# Problem description
The records are to be copied word for word, and the pictures dropped.

# Data for this task
*** Begin section ***

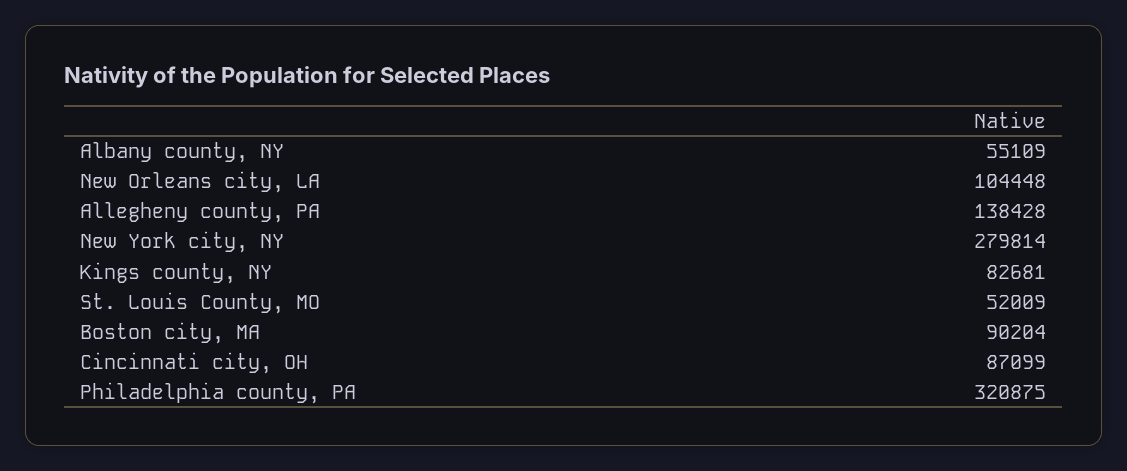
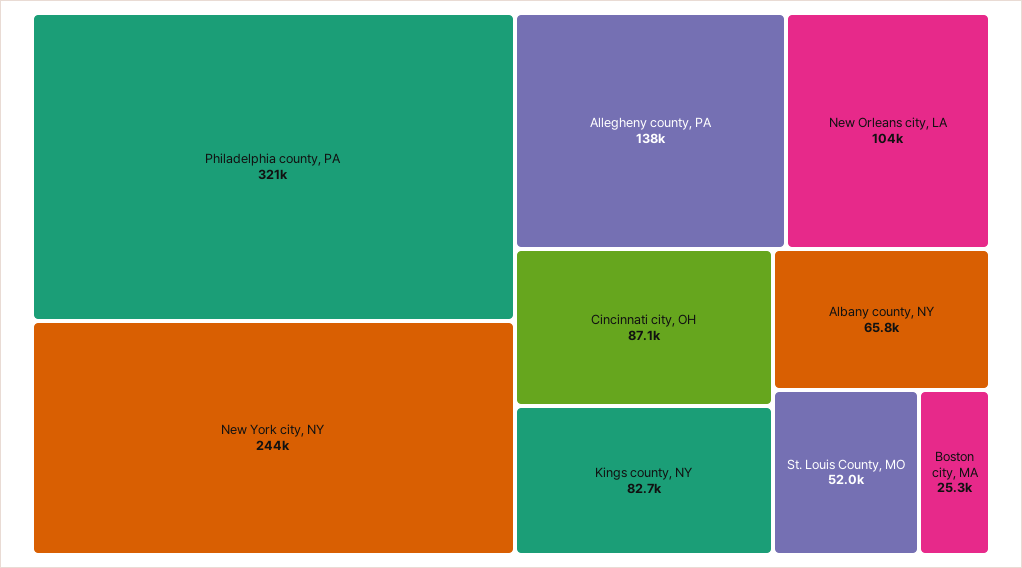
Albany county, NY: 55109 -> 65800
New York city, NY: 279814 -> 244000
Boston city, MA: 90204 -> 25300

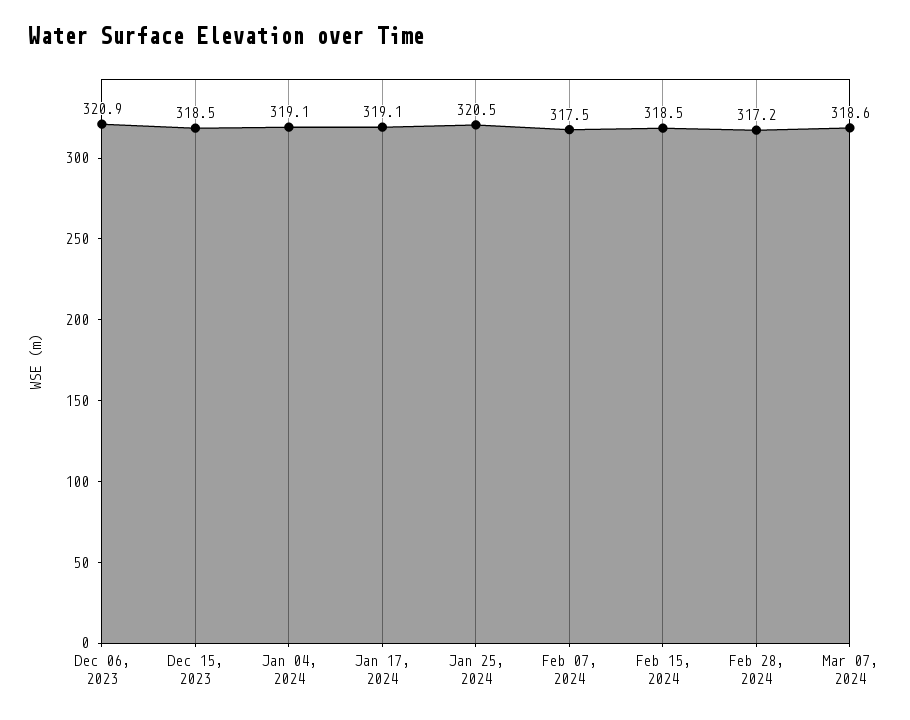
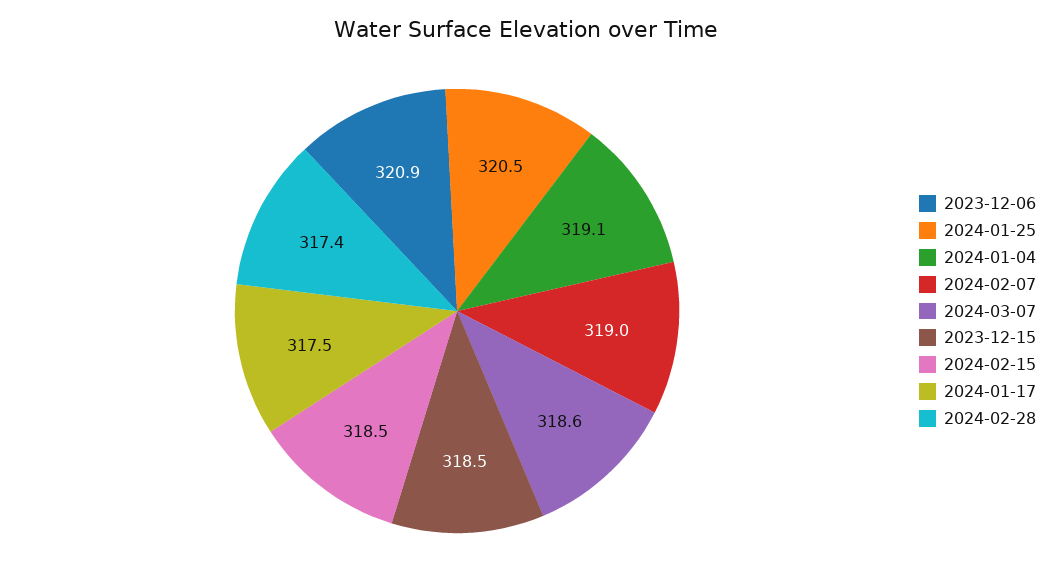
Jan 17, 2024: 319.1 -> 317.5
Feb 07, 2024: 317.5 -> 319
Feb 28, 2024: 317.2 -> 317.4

*** End section ***

# Expected answer
Albany county, NY: 55109 -> 65800
New York city, NY: 279814 -> 244000
Boston city, MA: 90204 -> 25300

Jan 17, 2024: 319.1 -> 317.5
Feb 07, 2024: 317.5 -> 319
Feb 28, 2024: 317.2 -> 317.4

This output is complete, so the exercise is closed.